My eight-year-old looks up at the industrial lights that crisscross the ceiling of the grocery store, and I brace myself for the ensuing outburst. I’m prepared for his loud shouts, jumping feet, and flapping hands. The startled shoppers are not.
Ignoring their stares, I gently tug his hand to distract him from his favorite ceiling, but his delight is a trance. He doesn’t seem to notice me. His excited shouts and the shoppers’ sideways stares stretch on.
We unknowingly entered this special needs world when our youngest son was born in 2009. I left the hospital as a mom of three, practically a professional in my mommy career, feeling confident that I knew what to expect.
Except I didn’t.
I didn’t expect the first medical test at two months old. I didn’t expect the MRI, the CT scan, the ultrasounds, the genetic testing, the hours of therapy.
I certainly didn’t expect that weekly activities, such as trips to the grocery store or attending church, would become something other than the simple routine we’d always known.
I didn’t expect that church could become a place to avoid.
I’m not alone. Many people with differing abilities, both individuals and families, don’t attend church. The reasons are varied.
Often, it’s just plain hard, both the getting to church and the sitting in church. Others don’t feel welcome. In a place associated with quiet, reverent worship, the church can hand out its own share of stares.
Sometimes this lack of welcome is a matter of miscommunication. Small churches, with their limited volunteers and financial resources, are unsure how to make classes, services, or buildings accessible. Their welcoming handshake falters in their uncertainty.
And families and individuals living with differing abilities, accustomed to strangers’ stares and the begrudging offerings from schools, insurance, camps, etc., assume the faltering welcome is one of unkindness. They leave before the church can extend the welcoming arms of Christ.
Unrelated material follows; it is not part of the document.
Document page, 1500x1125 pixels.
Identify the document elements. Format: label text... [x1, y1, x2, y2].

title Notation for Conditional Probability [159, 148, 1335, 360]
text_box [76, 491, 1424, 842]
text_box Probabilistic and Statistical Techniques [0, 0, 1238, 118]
I guess you could say I come from both sides of the aisle. As a pastor’s wife, I know the strains of limited resources. I know how those limitations can inadvertently obscure the mission of the church. More importantly, I also know that, behind the faltering handshake, most hearts are kind and eager to try again.
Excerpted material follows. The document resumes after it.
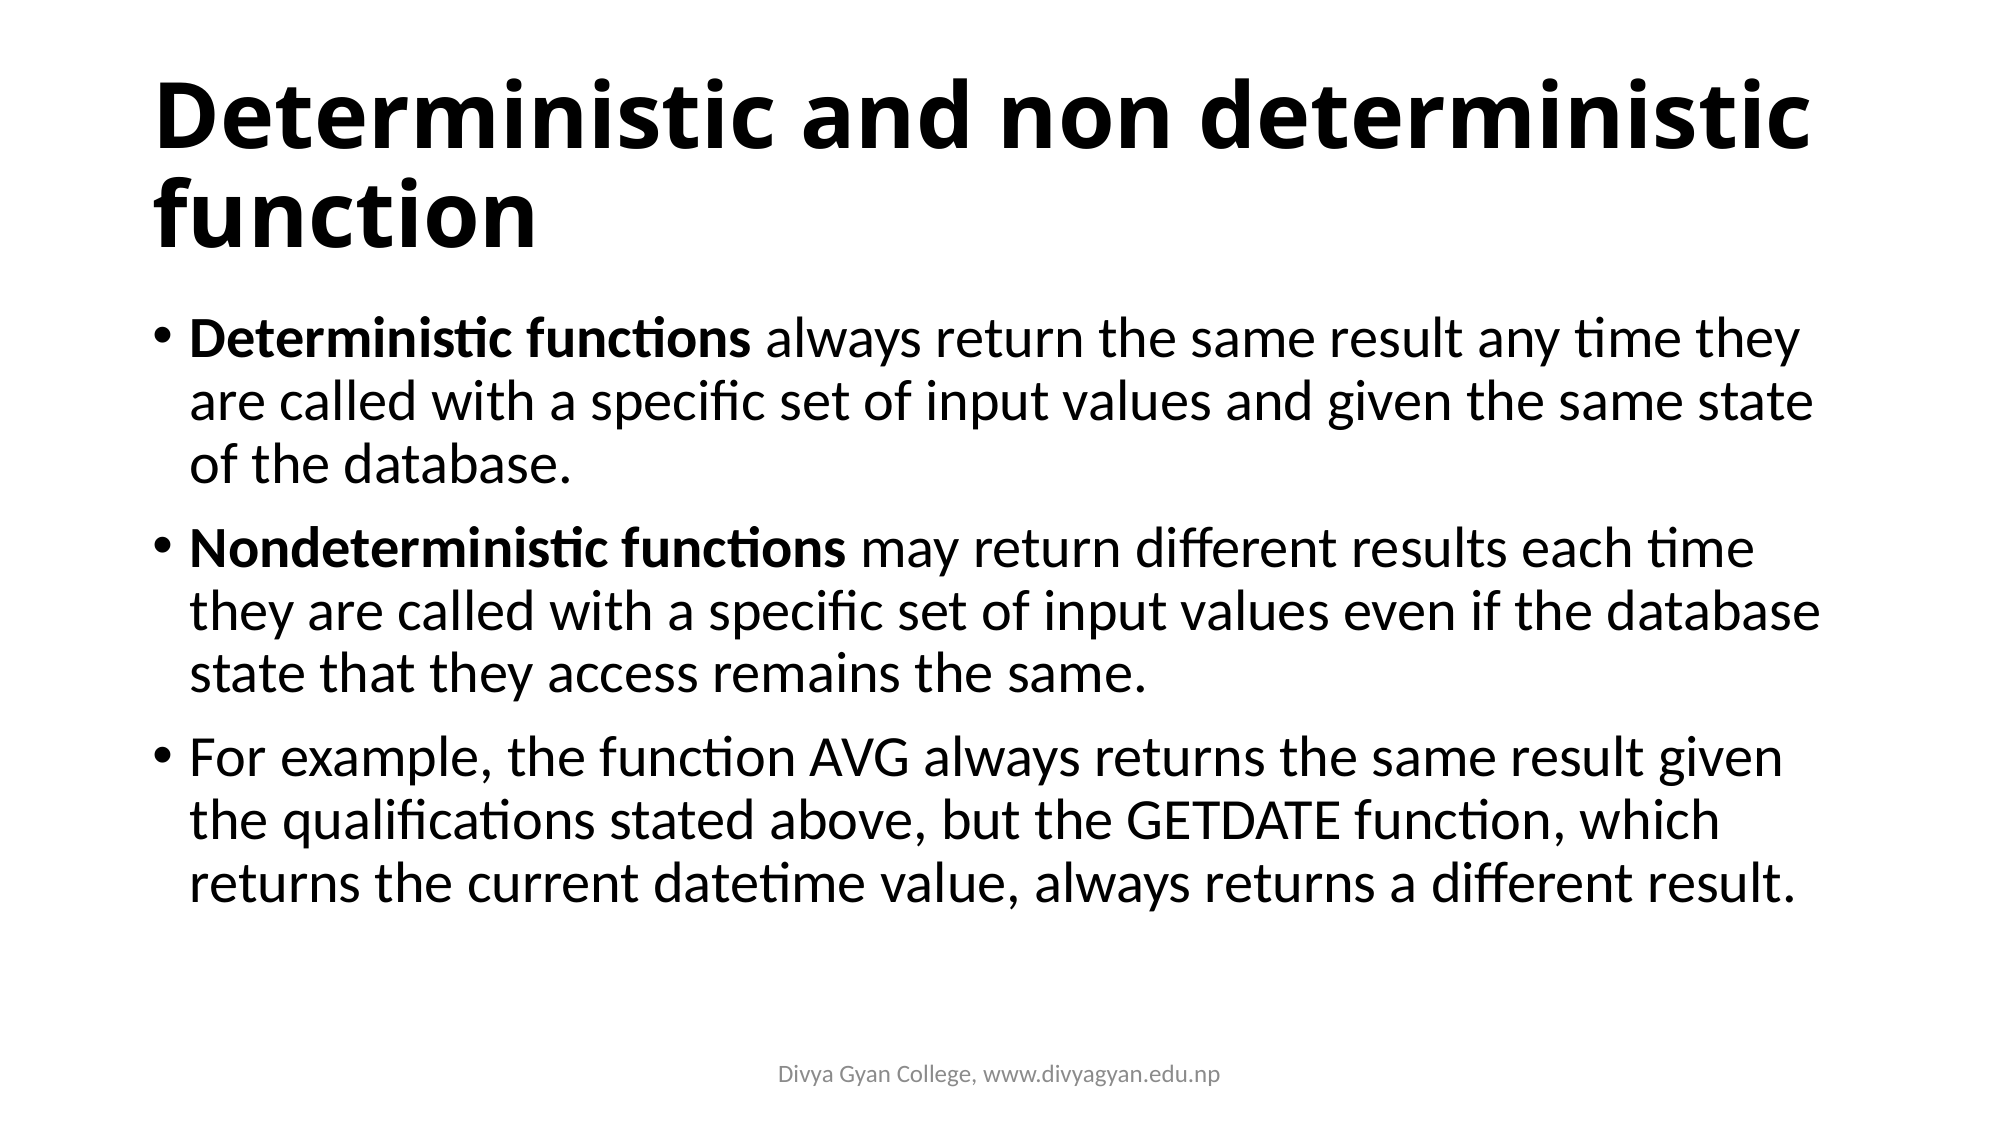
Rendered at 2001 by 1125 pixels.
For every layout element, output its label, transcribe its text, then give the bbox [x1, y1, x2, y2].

On the other side, as a mom, I know the intense desire (and amazing joy) to see the church gladly embrace my child with special needs as a full member of the body. Unfortunately, indifference or partiality can prohibit that from happening.
There are many practical ways to welcome families and individuals of all abilities into the church family, but the practical must be grounded in God’s Word.
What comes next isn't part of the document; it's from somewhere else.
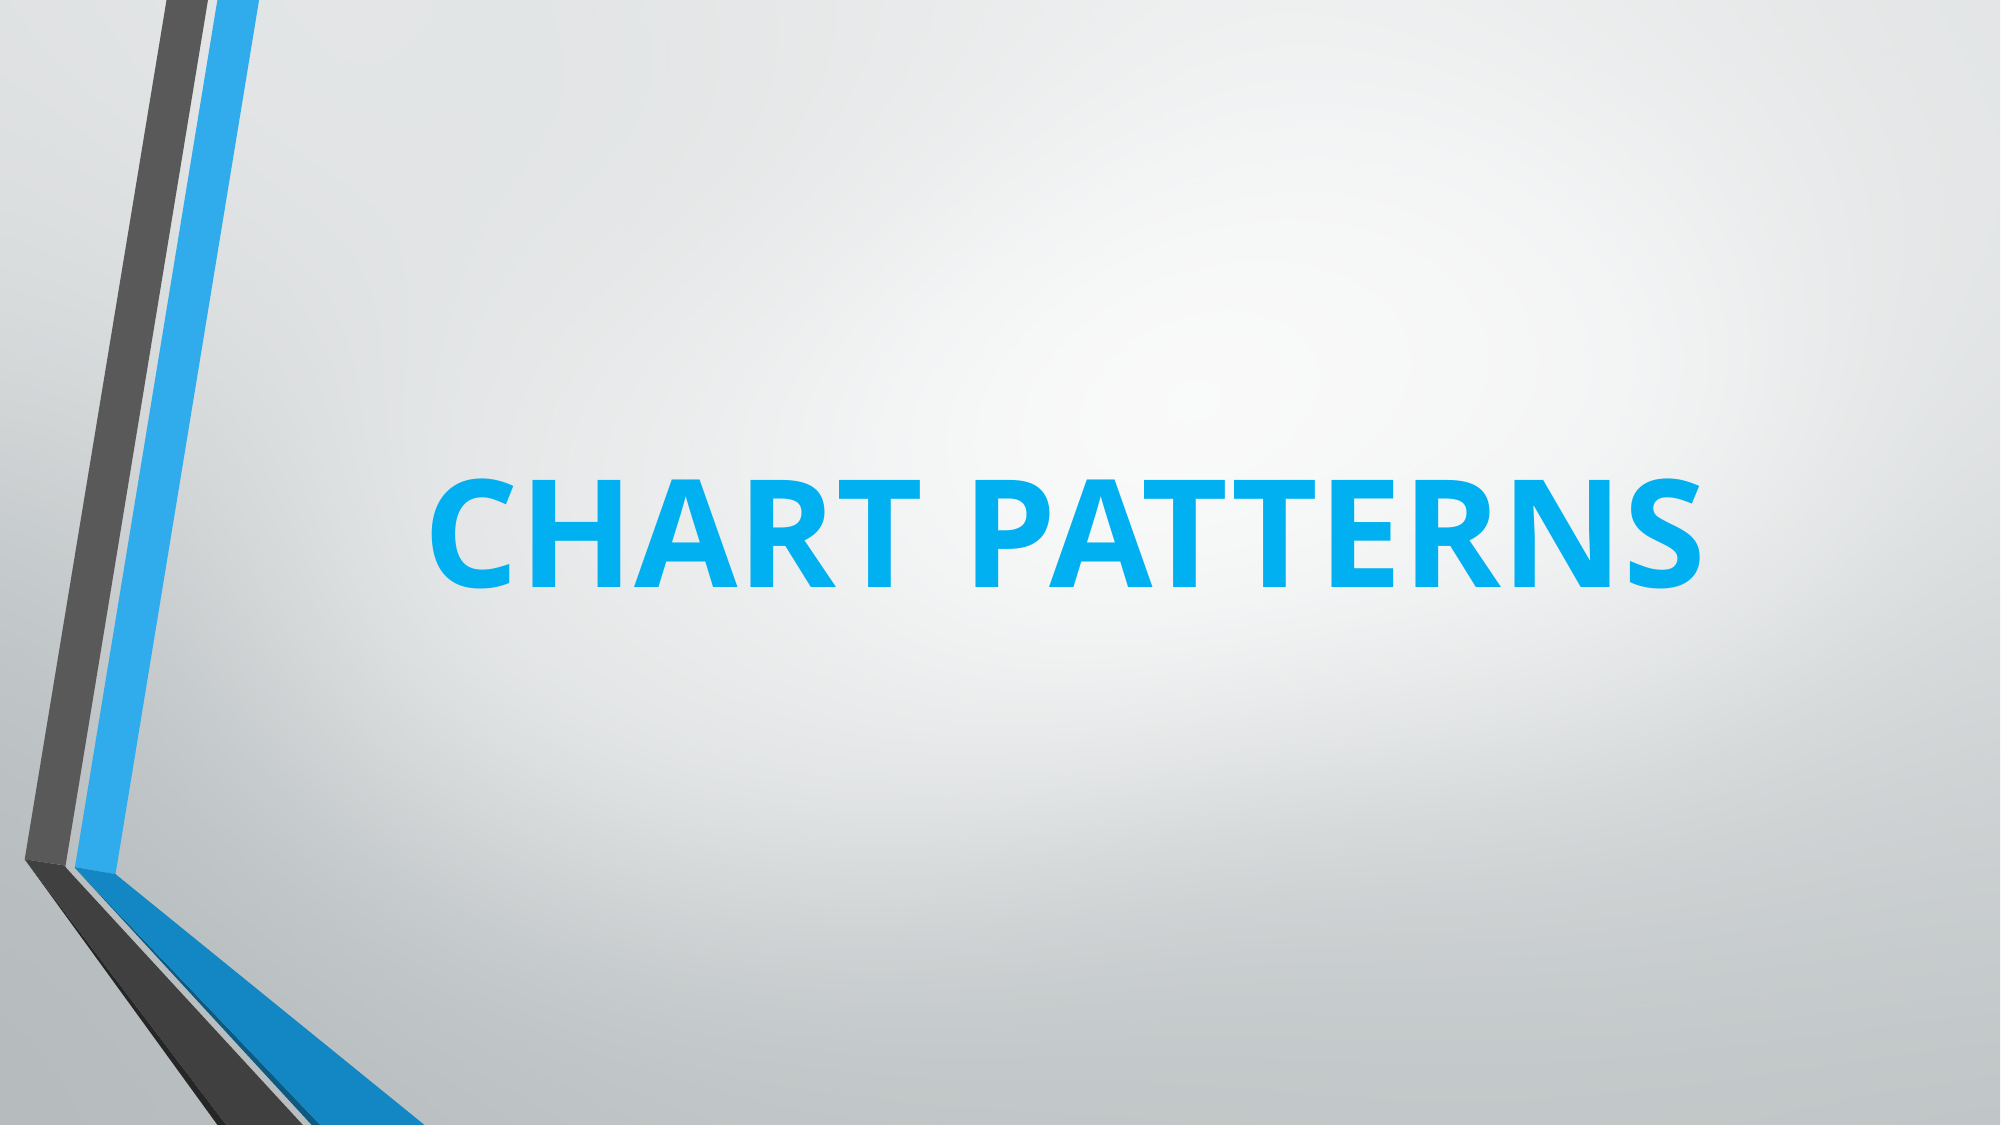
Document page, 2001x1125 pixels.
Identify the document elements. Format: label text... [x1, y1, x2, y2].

title CHART PATTERNS [243, 332, 1887, 723]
Churches must first embrace the foundational truth that all humans are valuable, not because of our bank accounts or our abilities, but because we are God’s image bearers. Culture’s emphasis on power and status has no place in the church.
I love how 1 Corinthians 12 describes the church family as a body in which every member is vital to the functioning of that body and is gifted to serve the other members. Did you process that? EVERY member is necessary! EVERY member is gifted!
Sadly, many special needs ministries within the church start and end with pity.
They assume that individuals with differing abilities need to be served but fail to recognize that EVERY member serves and EVERY member is needed. The pastor, the child, the teenager with cognitive disabilities, the grandma – all are different but equally necessary to the life of the body.
Without this foundational truth, we become a church prone to partiality, self-serving factions, and grudging acts of pity.
However, when we build on this truth, God’s glory is on display in the life of His body, the Church, and true ministry thrives. We gladly welcome and embrace others, including families and individuals with differing abilities, because we know we need them. Our body is not whole without them! It is, in fact, disabled when they are missing.
Join me next week as we build on this foundational truth and dig into practical ways to welcome people of all abilities into the body!
Thank you so much for for your article! As a mother, grandmother, and aunt of children with various stages of the autism spectrum and knowing others, I am looking forward to what you have to write.
Thank you for your encouragement! I would love to hear your wealth of wisdom from years of experience!
Thank you for sharing your heart – I especially loved your reminder that every member of the body is important!